» Data to examine:

[Start of Attachment]

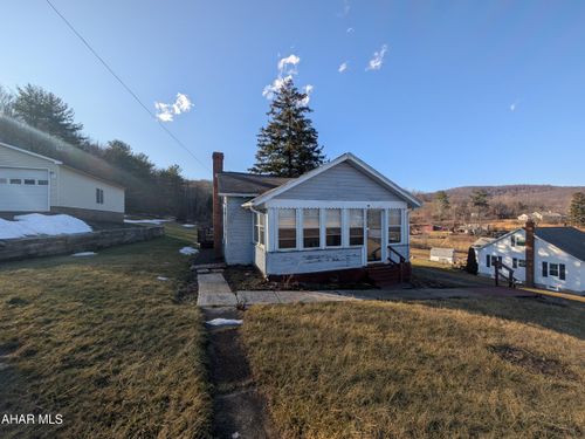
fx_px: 203
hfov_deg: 110.5
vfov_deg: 94.5
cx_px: 292
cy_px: 220
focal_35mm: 12
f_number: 1.7
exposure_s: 1/2342
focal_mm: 2.02
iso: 59
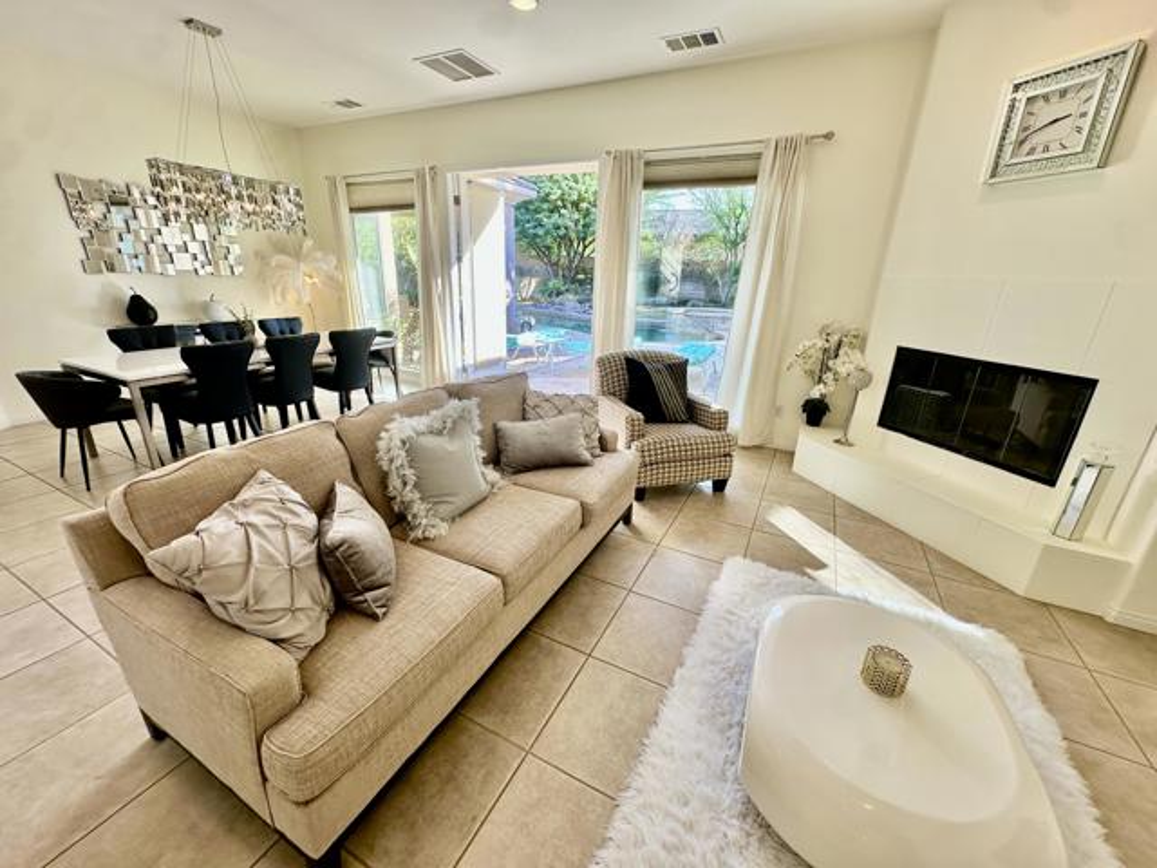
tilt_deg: -18.9
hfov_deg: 102.1
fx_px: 468
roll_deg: -2.2
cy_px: 434
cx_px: 578
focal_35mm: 14
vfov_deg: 85.7
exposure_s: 1/141
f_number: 2.2
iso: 40
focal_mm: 2.22
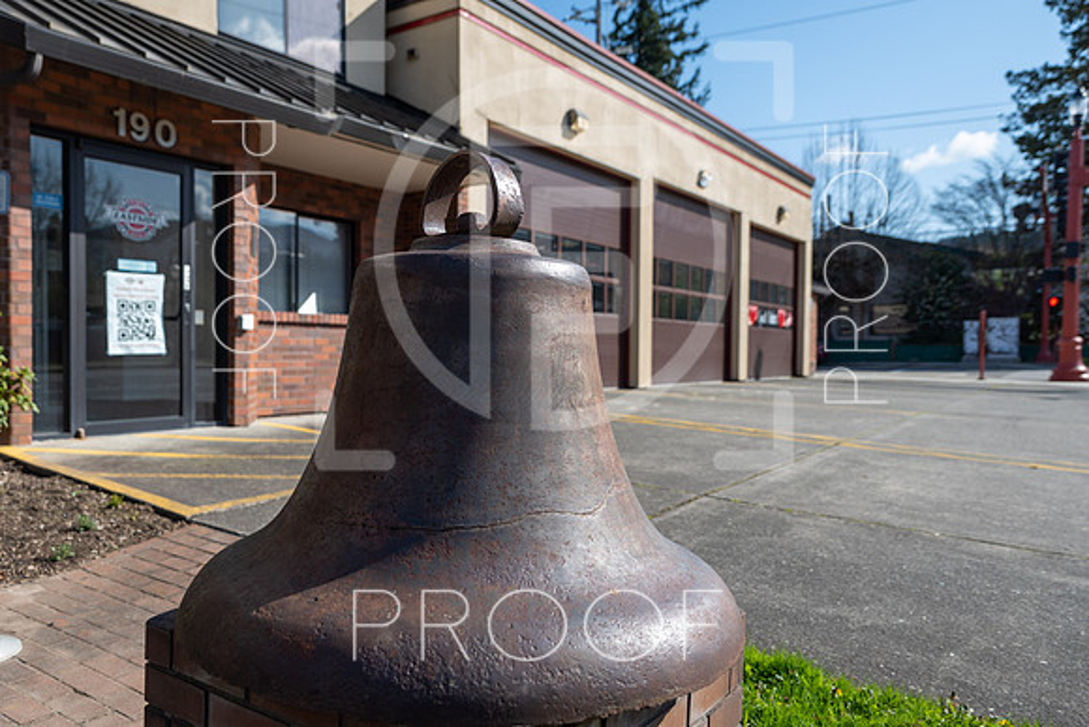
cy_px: 367
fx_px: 820
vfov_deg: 47.8
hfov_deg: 67.1
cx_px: 504
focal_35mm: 27
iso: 100
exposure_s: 1/2000
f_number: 4
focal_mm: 24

[End of Attachment]

» Problem statement: All of the data above needs to be retyped exactly, with the pictures removed.

» Task result:
fx_px: 203
hfov_deg: 110.5
vfov_deg: 94.5
cx_px: 292
cy_px: 220
focal_35mm: 12
f_number: 1.7
exposure_s: 1/2342
focal_mm: 2.02
iso: 59
tilt_deg: -18.9
hfov_deg: 102.1
fx_px: 468
roll_deg: -2.2
cy_px: 434
cx_px: 578
focal_35mm: 14
vfov_deg: 85.7
exposure_s: 1/141
f_number: 2.2
iso: 40
focal_mm: 2.22
cy_px: 367
fx_px: 820
vfov_deg: 47.8
hfov_deg: 67.1
cx_px: 504
focal_35mm: 27
iso: 100
exposure_s: 1/2000
f_number: 4
focal_mm: 24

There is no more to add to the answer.